# [GIVEN PROBLEM]
Convert the lines of all the entries below into a numbered list, omitting any blank lines.

# [SUPPLIED INFORMATION]
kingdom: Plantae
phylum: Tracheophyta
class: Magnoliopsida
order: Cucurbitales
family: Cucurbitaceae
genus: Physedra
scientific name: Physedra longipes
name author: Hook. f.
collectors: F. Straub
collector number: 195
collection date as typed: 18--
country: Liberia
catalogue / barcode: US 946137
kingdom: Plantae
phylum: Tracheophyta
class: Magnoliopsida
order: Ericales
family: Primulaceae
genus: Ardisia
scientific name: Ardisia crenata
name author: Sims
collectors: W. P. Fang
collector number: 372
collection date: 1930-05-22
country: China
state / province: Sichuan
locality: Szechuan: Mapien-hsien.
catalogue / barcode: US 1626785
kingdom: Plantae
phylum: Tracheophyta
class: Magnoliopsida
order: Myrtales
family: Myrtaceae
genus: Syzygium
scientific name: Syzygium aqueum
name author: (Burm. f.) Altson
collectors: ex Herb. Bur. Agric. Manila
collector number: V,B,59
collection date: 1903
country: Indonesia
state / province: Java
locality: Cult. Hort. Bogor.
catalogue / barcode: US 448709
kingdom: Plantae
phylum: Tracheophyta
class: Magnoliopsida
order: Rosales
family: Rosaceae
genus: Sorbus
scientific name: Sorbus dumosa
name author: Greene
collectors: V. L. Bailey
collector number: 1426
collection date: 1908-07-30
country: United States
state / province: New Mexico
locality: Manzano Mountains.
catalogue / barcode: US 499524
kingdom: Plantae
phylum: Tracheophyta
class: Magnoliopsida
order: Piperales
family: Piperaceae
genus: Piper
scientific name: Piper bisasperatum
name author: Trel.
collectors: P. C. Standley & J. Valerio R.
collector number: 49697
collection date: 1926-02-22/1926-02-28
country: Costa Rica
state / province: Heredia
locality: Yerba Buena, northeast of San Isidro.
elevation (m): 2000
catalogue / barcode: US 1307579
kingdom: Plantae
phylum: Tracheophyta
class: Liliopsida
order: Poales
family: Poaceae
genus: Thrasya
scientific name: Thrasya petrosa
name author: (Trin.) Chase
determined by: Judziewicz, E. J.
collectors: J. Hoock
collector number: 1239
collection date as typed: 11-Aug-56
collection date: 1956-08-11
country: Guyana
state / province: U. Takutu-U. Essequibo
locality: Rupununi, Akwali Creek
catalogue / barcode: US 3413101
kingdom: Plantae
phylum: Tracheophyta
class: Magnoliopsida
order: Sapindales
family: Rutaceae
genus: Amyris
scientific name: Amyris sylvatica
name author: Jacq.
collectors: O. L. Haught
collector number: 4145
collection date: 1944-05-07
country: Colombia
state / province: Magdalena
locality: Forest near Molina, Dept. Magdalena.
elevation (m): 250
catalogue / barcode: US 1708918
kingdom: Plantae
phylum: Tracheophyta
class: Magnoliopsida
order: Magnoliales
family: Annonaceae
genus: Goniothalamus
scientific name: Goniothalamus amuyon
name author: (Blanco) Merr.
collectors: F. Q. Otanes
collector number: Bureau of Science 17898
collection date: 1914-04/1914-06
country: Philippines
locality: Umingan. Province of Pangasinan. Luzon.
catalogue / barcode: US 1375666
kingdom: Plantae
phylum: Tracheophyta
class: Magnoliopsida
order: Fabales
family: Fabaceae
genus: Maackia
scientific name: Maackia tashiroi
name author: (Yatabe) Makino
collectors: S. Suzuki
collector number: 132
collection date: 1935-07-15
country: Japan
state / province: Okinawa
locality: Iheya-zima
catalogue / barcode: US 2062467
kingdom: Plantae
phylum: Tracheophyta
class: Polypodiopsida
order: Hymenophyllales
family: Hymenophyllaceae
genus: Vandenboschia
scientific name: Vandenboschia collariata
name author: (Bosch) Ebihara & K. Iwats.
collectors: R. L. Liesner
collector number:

# [OUTPUT OF THE TASK]
1. kingdom: Plantae
2. phylum: Tracheophyta
3. class: Magnoliopsida
4. order: Cucurbitales
5. family: Cucurbitaceae
6. genus: Physedra
7. scientific name: Physedra longipes
8. name author: Hook. f.
9. collectors: F. Straub
10. collector number: 195
11. collection date as typed: 18--
12. country: Liberia
13. catalogue / barcode: US 946137
14. kingdom: Plantae
15. phylum: Tracheophyta
16. class: Magnoliopsida
17. order: Ericales
18. family: Primulaceae
19. genus: Ardisia
20. scientific name: Ardisia crenata
21. name author: Sims
22. collectors: W. P. Fang
23. collector number: 372
24. collection date: 1930-05-22
25. country: China
26. state / province: Sichuan
27. locality: Szechuan: Mapien-hsien.
28. catalogue / barcode: US 1626785
29. kingdom: Plantae
30. phylum: Tracheophyta
31. class: Magnoliopsida
32. order: Myrtales
33. family: Myrtaceae
34. genus: Syzygium
35. scientific name: Syzygium aqueum
36. name author: (Burm. f.) Altson
37. collectors: ex Herb. Bur. Agric. Manila
38. collector number: V,B,59
39. collection date: 1903
40. country: Indonesia
41. state / province: Java
42. locality: Cult. Hort. Bogor.
43. catalogue / barcode: US 448709
44. kingdom: Plantae
45. phylum: Tracheophyta
46. class: Magnoliopsida
47. order: Rosales
48. family: Rosaceae
49. genus: Sorbus
50. scientific name: Sorbus dumosa
51. name author: Greene
52. collectors: V. L. Bailey
53. collector number: 1426
54. collection date: 1908-07-30
55. country: United States
56. state / province: New Mexico
57. locality: Manzano Mountains.
58. catalogue / barcode: US 499524
59. kingdom: Plantae
60. phylum: Tracheophyta
61. class: Magnoliopsida
62. order: Piperales
63. family: Piperaceae
64. genus: Piper
65. scientific name: Piper bisasperatum
66. name author: Trel.
67. collectors: P. C. Standley & J. Valerio R.
68. collector number: 49697
69. collection date: 1926-02-22/1926-02-28
70. country: Costa Rica
71. state / province: Heredia
72. locality: Yerba Buena, northeast of San Isidro.
73. elevation (m): 2000
74. catalogue / barcode: US 1307579
75. kingdom: Plantae
76. phylum: Tracheophyta
77. class: Liliopsida
78. order: Poales
79. family: Poaceae
80. genus: Thrasya
81. scientific name: Thrasya petrosa
82. name author: (Trin.) Chase
83. determined by: Judziewicz, E. J.
84. collectors: J. Hoock
85. collector number: 1239
86. collection date as typed: 11-Aug-56
87. collection date: 1956-08-11
88. country: Guyana
89. state / province: U. Takutu-U. Essequibo
90. locality: Rupununi, Akwali Creek
91. catalogue / barcode: US 3413101
92. kingdom: Plantae
93. phylum: Tracheophyta
94. class: Magnoliopsida
95. order: Sapindales
96. family: Rutaceae
97. genus: Amyris
98. scientific name: Amyris sylvatica
99. name author: Jacq.
100. collectors: O. L. Haught
101. collector number: 4145
102. collection date: 1944-05-07
103. country: Colombia
104. state / province: Magdalena
105. locality: Forest near Molina, Dept. Magdalena.
106. elevation (m): 250
107. catalogue / barcode: US 1708918
108. kingdom: Plantae
109. phylum: Tracheophyta
110. class: Magnoliopsida
111. order: Magnoliales
112. family: Annonaceae
113. genus: Goniothalamus
114. scientific name: Goniothalamus amuyon
115. name author: (Blanco) Merr.
116. collectors: F. Q. Otanes
117. collector number: Bureau of Science 17898
118. collection date: 1914-04/1914-06
119. country: Philippines
120. locality: Umingan. Province of Pangasinan. Luzon.
121. catalogue / barcode: US 1375666
122. kingdom: Plantae
123. phylum: Tracheophyta
124. class: Magnoliopsida
125. order: Fabales
126. family: Fabaceae
127. genus: Maackia
128. scientific name: Maackia tashiroi
129. name author: (Yatabe) Makino
130. collectors: S. Suzuki
131. collector number: 132
132. collection date: 1935-07-15
133. country: Japan
134. state / province: Okinawa
135. locality: Iheya-zima
136. catalogue / barcode: US 2062467
137. kingdom: Plantae
138. phylum: Tracheophyta
139. class: Polypodiopsida
140. order: Hymenophyllales
141. family: Hymenophyllaceae
142. genus: Vandenboschia
143. scientific name: Vandenboschia collariata
144. name author: (Bosch) Ebihara & K. Iwats.
145. collectors: R. L. Liesner
146. collector number:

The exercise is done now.